Problemas na rede de distribuição persistem
Os danos na infraestrutura elétrica começaram em 28 de janeiro, e na manhã desta terça, 41 mil clientes permaneciam sem energia, sendo que 35 mil estão nas áreas mais críticas. O fenômeno climático causou destruição significativa em:
- Linhas de transmissão
- Postes de energia
- Subestações
- Outros equipamentos essenciais
O distrito de Leiria é o mais afetado, com cerca de 26 mil clientes sem luz. Em seguida, aparecem Santarém, com aproximadamente 6.000, Castelo Branco, com 2.000, e Coimbra, com 1.000.

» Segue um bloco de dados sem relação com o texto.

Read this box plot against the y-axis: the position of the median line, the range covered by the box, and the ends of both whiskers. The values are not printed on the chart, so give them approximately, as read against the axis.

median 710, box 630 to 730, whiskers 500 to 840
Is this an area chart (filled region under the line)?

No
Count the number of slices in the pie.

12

Crise ampliada por depressões consecutivas
O apagão prolongado ocorre no contexto de uma crise mais ampla, provocada pelas depressões Kristin, Leonardo e Marta. Desde o fim de janeiro, os temporais resultaram em:
- 15 mortos
- Centenas de feridos e desalojados
- Destruição de casas e empresas
- Queda de árvores e estradas interditadas
- Suspensão de aulas e serviços
- Cortes de energia, água e comunicações
As regiões mais atingidas incluem Centro, Lisboa e Vale do Tejo, além de Alentejo.
Resposta governamental e apoio financeiro
Diante do cenário devastador, o governo português tomou medidas emergenciais. A situação de calamidade foi prorrogada até 8 de fevereiro, e um pacote de apoio de até 2,5 bilhões de euros foi anunciado para a recuperação das áreas afetadas.
A E-Redes ressalta que cada cliente corresponde a um ponto de fornecimento, como residências, empresas ou comércios, o que dificulta estimar o número total de pessoas impactadas. A empresa continua trabalhando para restabelecer o serviço, mas os desafios são enormes devido à extensão dos danos.